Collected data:
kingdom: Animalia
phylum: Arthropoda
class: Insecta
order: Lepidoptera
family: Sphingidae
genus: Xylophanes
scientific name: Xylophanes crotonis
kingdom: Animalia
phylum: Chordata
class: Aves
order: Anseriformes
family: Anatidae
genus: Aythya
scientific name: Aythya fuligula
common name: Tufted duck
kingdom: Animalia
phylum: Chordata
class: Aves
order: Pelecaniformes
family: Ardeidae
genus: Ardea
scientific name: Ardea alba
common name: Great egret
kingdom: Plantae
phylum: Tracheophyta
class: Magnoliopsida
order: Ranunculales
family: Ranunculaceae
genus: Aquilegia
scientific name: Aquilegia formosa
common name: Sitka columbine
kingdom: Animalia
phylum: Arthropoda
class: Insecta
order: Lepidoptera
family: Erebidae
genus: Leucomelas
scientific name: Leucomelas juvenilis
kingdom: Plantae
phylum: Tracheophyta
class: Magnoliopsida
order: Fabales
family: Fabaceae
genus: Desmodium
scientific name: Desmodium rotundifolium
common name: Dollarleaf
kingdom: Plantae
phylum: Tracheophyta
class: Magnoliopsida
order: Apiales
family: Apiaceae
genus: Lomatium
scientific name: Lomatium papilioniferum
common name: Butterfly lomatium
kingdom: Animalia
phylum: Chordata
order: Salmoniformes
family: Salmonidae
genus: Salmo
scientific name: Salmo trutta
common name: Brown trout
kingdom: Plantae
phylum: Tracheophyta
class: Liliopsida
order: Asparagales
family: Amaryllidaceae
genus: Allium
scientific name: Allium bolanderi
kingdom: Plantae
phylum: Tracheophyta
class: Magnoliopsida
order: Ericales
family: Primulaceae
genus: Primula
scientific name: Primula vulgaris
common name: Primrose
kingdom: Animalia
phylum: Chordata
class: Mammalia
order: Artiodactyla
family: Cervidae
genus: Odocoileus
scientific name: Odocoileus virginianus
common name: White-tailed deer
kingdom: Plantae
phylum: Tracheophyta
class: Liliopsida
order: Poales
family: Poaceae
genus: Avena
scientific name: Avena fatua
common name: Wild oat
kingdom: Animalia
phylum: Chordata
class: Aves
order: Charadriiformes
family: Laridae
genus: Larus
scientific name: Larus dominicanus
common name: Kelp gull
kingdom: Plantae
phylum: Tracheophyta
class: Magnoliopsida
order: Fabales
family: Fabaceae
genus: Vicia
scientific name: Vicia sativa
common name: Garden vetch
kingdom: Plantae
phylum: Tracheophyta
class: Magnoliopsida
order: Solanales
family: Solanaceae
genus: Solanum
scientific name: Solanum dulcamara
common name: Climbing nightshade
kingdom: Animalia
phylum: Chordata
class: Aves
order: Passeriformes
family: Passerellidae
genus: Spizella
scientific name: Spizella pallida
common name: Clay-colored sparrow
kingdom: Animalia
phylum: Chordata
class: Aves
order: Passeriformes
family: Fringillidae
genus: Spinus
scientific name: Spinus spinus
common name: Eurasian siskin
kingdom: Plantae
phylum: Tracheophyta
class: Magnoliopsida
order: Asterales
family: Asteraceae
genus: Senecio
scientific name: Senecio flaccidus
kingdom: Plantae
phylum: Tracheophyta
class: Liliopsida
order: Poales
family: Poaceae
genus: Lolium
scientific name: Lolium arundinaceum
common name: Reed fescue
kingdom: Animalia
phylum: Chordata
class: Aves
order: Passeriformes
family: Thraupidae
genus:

**The task**
Reproduce the material in full, swapping every "scientific name" for "binomial name" and leaving the rest unchanged.

**Output of the exercise**
kingdom: Animalia
phylum: Arthropoda
class: Insecta
order: Lepidoptera
family: Sphingidae
genus: Xylophanes
binomial name: Xylophanes crotonis
kingdom: Animalia
phylum: Chordata
class: Aves
order: Anseriformes
family: Anatidae
genus: Aythya
binomial name: Aythya fuligula
common name: Tufted duck
kingdom: Animalia
phylum: Chordata
class: Aves
order: Pelecaniformes
family: Ardeidae
genus: Ardea
binomial name: Ardea alba
common name: Great egret
kingdom: Plantae
phylum: Tracheophyta
class: Magnoliopsida
order: Ranunculales
family: Ranunculaceae
genus: Aquilegia
binomial name: Aquilegia formosa
common name: Sitka columbine
kingdom: Animalia
phylum: Arthropoda
class: Insecta
order: Lepidoptera
family: Erebidae
genus: Leucomelas
binomial name: Leucomelas juvenilis
kingdom: Plantae
phylum: Tracheophyta
class: Magnoliopsida
order: Fabales
family: Fabaceae
genus: Desmodium
binomial name: Desmodium rotundifolium
common name: Dollarleaf
kingdom: Plantae
phylum: Tracheophyta
class: Magnoliopsida
order: Apiales
family: Apiaceae
genus: Lomatium
binomial name: Lomatium papilioniferum
common name: Butterfly lomatium
kingdom: Animalia
phylum: Chordata
order: Salmoniformes
family: Salmonidae
genus: Salmo
binomial name: Salmo trutta
common name: Brown trout
kingdom: Plantae
phylum: Tracheophyta
class: Liliopsida
order: Asparagales
family: Amaryllidaceae
genus: Allium
binomial name: Allium bolanderi
kingdom: Plantae
phylum: Tracheophyta
class: Magnoliopsida
order: Ericales
family: Primulaceae
genus: Primula
binomial name: Primula vulgaris
common name: Primrose
kingdom: Animalia
phylum: Chordata
class: Mammalia
order: Artiodactyla
family: Cervidae
genus: Odocoileus
binomial name: Odocoileus virginianus
common name: White-tailed deer
kingdom: Plantae
phylum: Tracheophyta
class: Liliopsida
order: Poales
family: Poaceae
genus: Avena
binomial name: Avena fatua
common name: Wild oat
kingdom: Animalia
phylum: Chordata
class: Aves
order: Charadriiformes
family: Laridae
genus: Larus
binomial name: Larus dominicanus
common name: Kelp gull
kingdom: Plantae
phylum: Tracheophyta
class: Magnoliopsida
order: Fabales
family: Fabaceae
genus: Vicia
binomial name: Vicia sativa
common name: Garden vetch
kingdom: Plantae
phylum: Tracheophyta
class: Magnoliopsida
order: Solanales
family: Solanaceae
genus: Solanum
binomial name: Solanum dulcamara
common name: Climbing nightshade
kingdom: Animalia
phylum: Chordata
class: Aves
order: Passeriformes
family: Passerellidae
genus: Spizella
binomial name: Spizella pallida
common name: Clay-colored sparrow
kingdom: Animalia
phylum: Chordata
class: Aves
order: Passeriformes
family: Fringillidae
genus: Spinus
binomial name: Spinus spinus
common name: Eurasian siskin
kingdom: Plantae
phylum: Tracheophyta
class: Magnoliopsida
order: Asterales
family: Asteraceae
genus: Senecio
binomial name: Senecio flaccidus
kingdom: Plantae
phylum: Tracheophyta
class: Liliopsida
order: Poales
family: Poaceae
genus: Lolium
binomial name: Lolium arundinaceum
common name: Reed fescue
kingdom: Animalia
phylum: Chordata
class: Aves
order: Passeriformes
family: Thraupidae
genus:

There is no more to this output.